Sands President Robert DeSalvio wouldn't comment on the matter, but city officials acknowledged that demolition of former Bethlehem Steel land is proving to be more difficult than the developers expected.

Not only are concrete foundations thicker and deeper than anyone figured, but the ore pit where the casino will be built must be filled and the fill compacted before the first brick can be laid.

"If it's delay, and that's still an if, it will be disappointing but not surprising," said Tony Hanna, Bethlehem's director of community and economic development.

"That's a brownfield site, and they picked the toughest area of the site to locate the casino. I'd rather them do this right than rush to make some deadline."

Sands BethWorks is building a $600 million development that's to include a casino with 3,000 slot machines, a 300-room hotel, an events center and a shopping mall.

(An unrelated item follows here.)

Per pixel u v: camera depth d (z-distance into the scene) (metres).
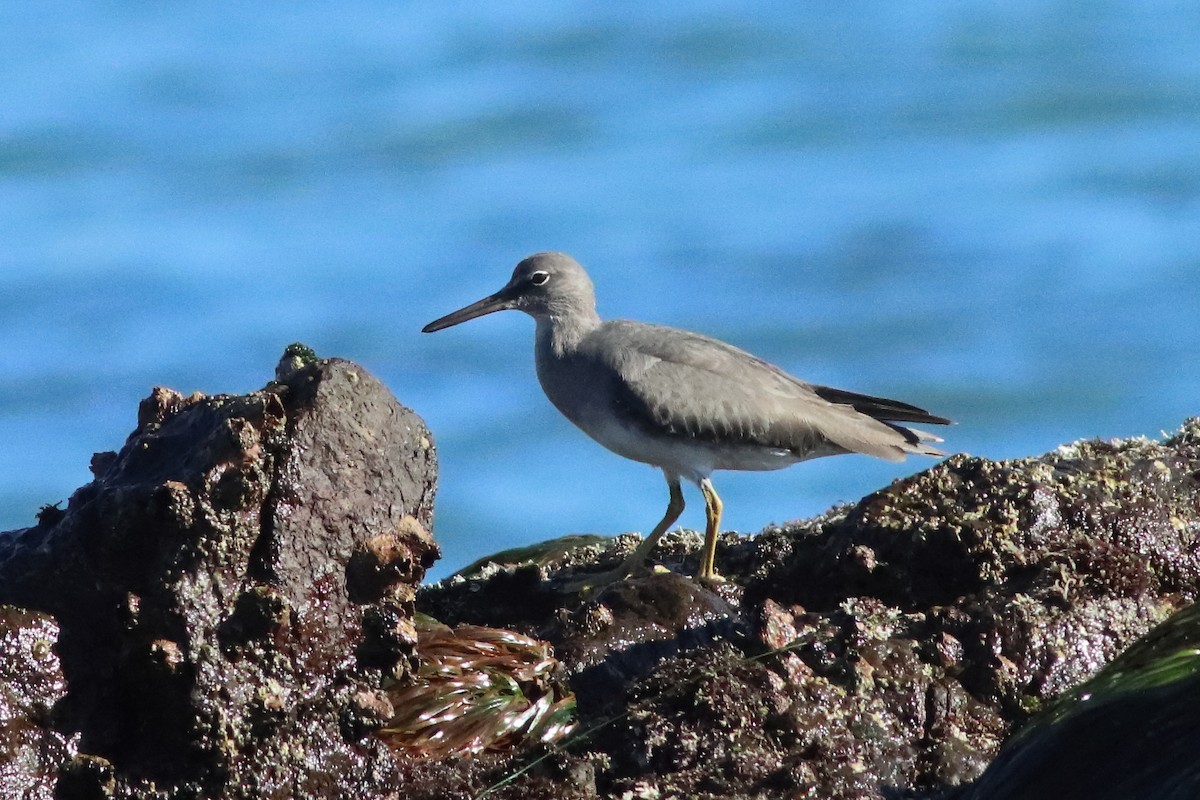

Sands originally planned a July 2008 opening, but pushed that back to December 2008.

Now it appears the project could be pushed into 2009, as demolition crews try to plow through the massive former steel buildings.

"There's a lot more concrete down there than anyone anticipated," said Frank Devlin, Sands director of construction. "You look into some of those foundations and they just keep going down and down."

That's because those aren't just ordinary building foundations, said Charlie Martin, a former Bethlehem Steel chief engineer.

Some have walls that are 6 feet thick, and some include concrete pits that sink an additional 15 feet into the ground.

Several of the building foundations, including those for the steel foundry and the roll foundry, were built not only to support those buildings, but also massive overhead cranes.

"Some of those cranes had weight capacities of more than 100 tons," Martin said. "Oh, they're going to have fun with those foundations."